# ✍️ MNIST 손글씨 데이터셋

### 📥 Import

In [35]:
import numpy as np
import pickle
import sys
import os

from PIL import Image
import matplotlib.pyplot as plt

current_dir = os.getcwd()
parent_dir = os.path.dirname(current_dir)
sys.path.append(parent_dir)
print(f'현재 작업 디렉토리: "{os.getcwd()}"')

from common.functions import *
from dataset.mnist import load_mnist

현재 작업 디렉토리: "g:\zer0ken\ms-ai-school\neural-net\ch02 신경망"


### 🪧 공통 함수
- `get_data()`
  - 데이터셋에서 데이터를 불러옵니다.
- `init_network()`
  - 가중치 정보를 불러옵니다.
- `predict(network, x)`
  - `x`에 가중치, 활성함수 등을 순서대로 적용해서 계산한 y를 반환합니다.

In [42]:
def get_data():
    (x_train, t_train), (x_test, t_test) = load_mnist(normalize=True, flatten=True, one_hot_label=False)
    return x_test, t_test

In [46]:
def init_network():
    # 현재 디렉토리에서부터 가중치 파일까지의 상대 경로를 정확히 입력해야 합니다.
    weight_file = 'data/sample_weight.pkl'
    
    with open(weight_file, 'rb') as f:
        network = pickle.load(f)
        
    return network

In [47]:
def predict(network, x):
    W1, W2, W3 = network['W1'], network['W2'], network['W3']
    b1, b2, b3 = network['b1'], network['b2'], network['b3']

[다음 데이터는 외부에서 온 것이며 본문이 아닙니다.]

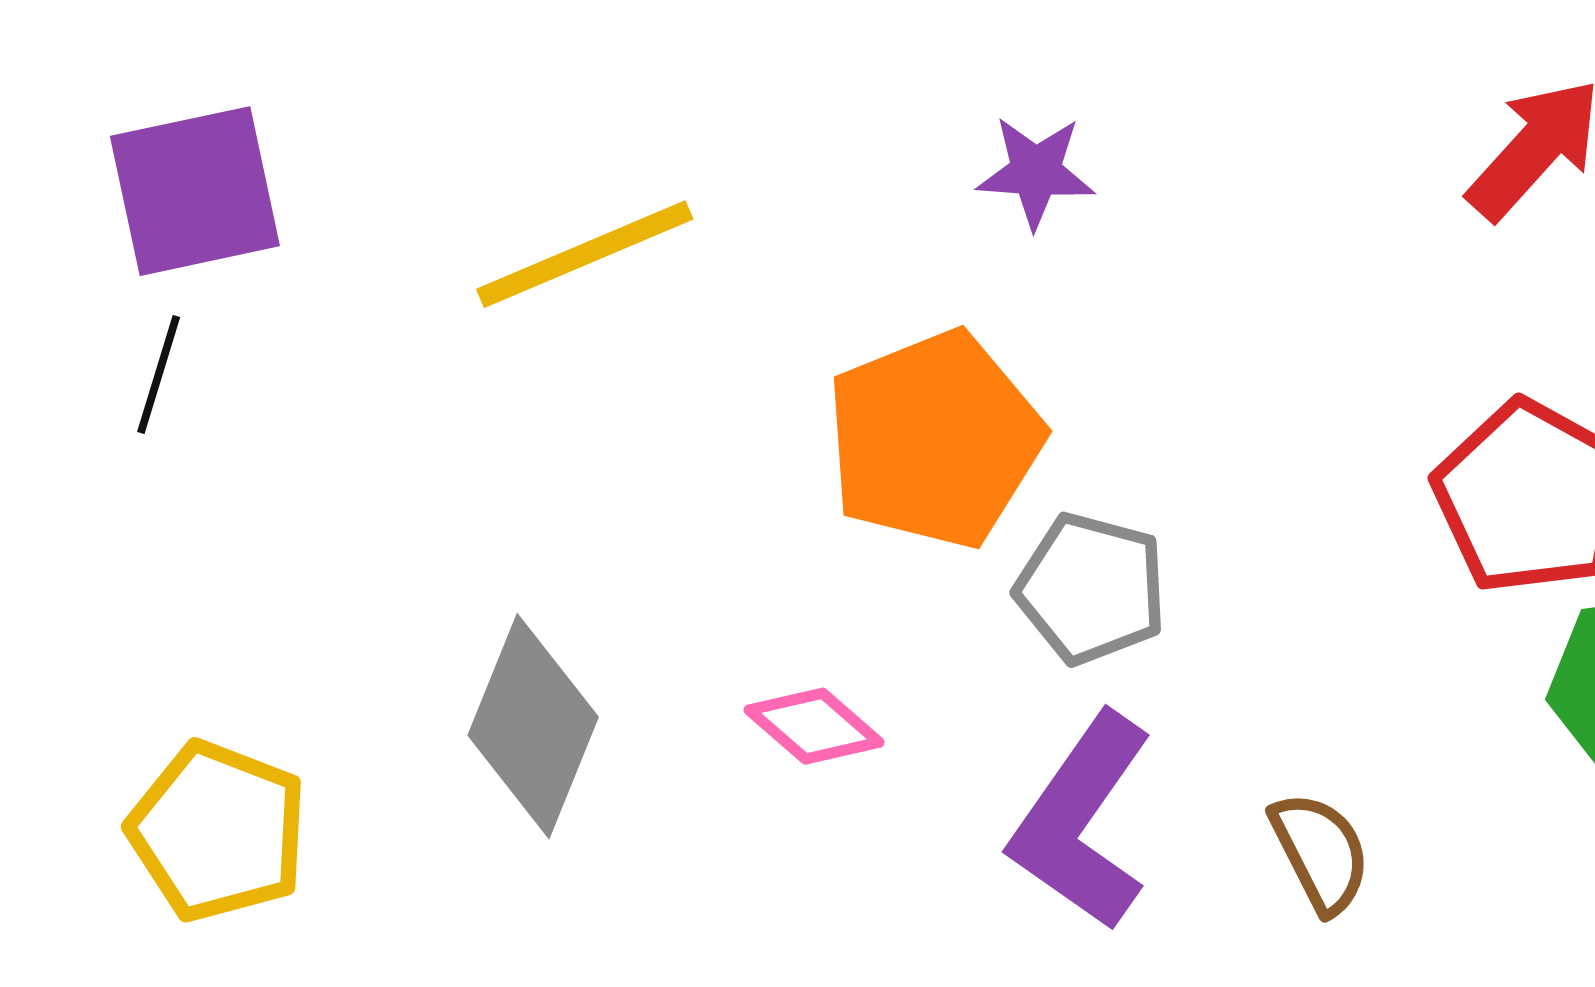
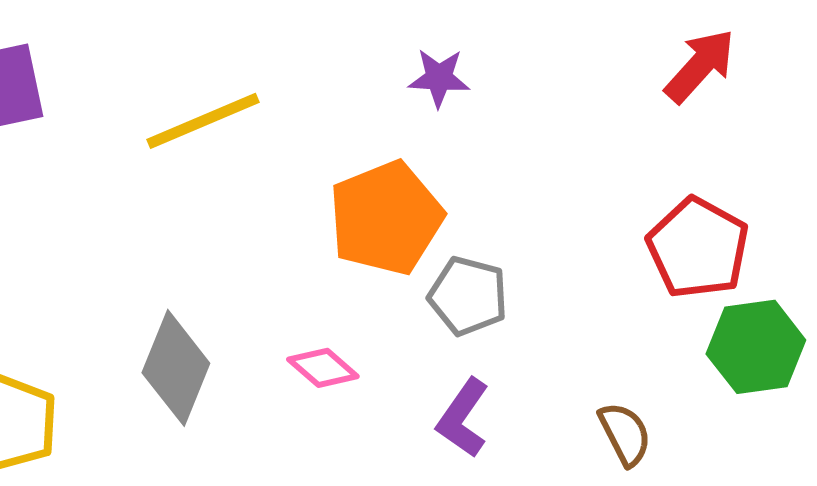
purple L-shape: (1082, 822) -> (463, 418), size x0.7
brown semicircle: (1320, 852) -> (625, 434), moved

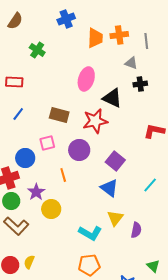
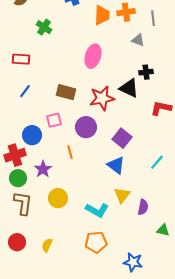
black cross: (140, 84) -> (146, 72), moved
black triangle: (112, 98) -> (129, 88), moved
yellow circle: (51, 209) -> (58, 198), moved
brown L-shape: (16, 226) -> (23, 203), turned -125
yellow semicircle: (29, 262) -> (47, 245), moved
green triangle: (153, 266) -> (163, 230), moved, turned -32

    a1 = np.dot(x, W1) + b1
    z1 = sigmoid(a1)
    a2 = np.dot(z1, W2) + b2
    z2 = sigmoid(a2)
    a3 = np.dot(z2, W3) + b3
    y = softmax(a3)
    
    return y

### ❓예측해보기

In [51]:
import time

x, t = get_data()
network = init_network()
accurate = 0

start = time.time()
for i in range(len(x)):
    y = predict(network, x[i])
    pred = np.argmax(y)
    
    if pred == t[i]:
        accurate += 1
        
    if i < 5:
        print(f'#{i}: 예측 = {pred}, 실제 = {t[i]}')
time_diff = time.time() - start

print(f'...\n정확도: {accurate / len(x):.4f}, 실행 시간: {time_diff:.4f}초')

#0: 예측 = 7, 실제 = 7
#1: 예측 = 2, 실제 = 2
#2: 예측 = 1, 실제 = 1
#3: 예측 = 0, 실제 = 0
#4: 예측 = 4, 실제 = 4
...
정확도: 0.9352, 실행 시간: 0.1420초


### 📚 배치 단위로 예측해보기

In [53]:
import time

x, t = get_data()
network = init_network()
accurate = 0
batch_size = 100

start = time.time()
for batch, i in enumerate(range(0, len(x), batch_size)):
    y = predict(network, x[i:i+batch_size])
    pred = np.argmax(y, axis=1)
    batch_accurate = np.sum(pred == t[i:i+batch_size])
    accurate += batch_accurate
    
    if batch < 5:
        print(f'Batch {batch}: {batch_accurate} / {batch_size} accurate')

time_diff = time.time() - start

print(f'...\n정확도: {accurate / len(x):.4f}, 실행 시간: {time_diff:.4f}초')

Batch 0: 96 / 100 accurate
Batch 1: 98 / 100 accurate
Batch 2: 93 / 100 accurate
Batch 3: 90 / 100 accurate
Batch 4: 94 / 100 accurate
...
정확도: 0.9352, 실행 시간: 0.0152초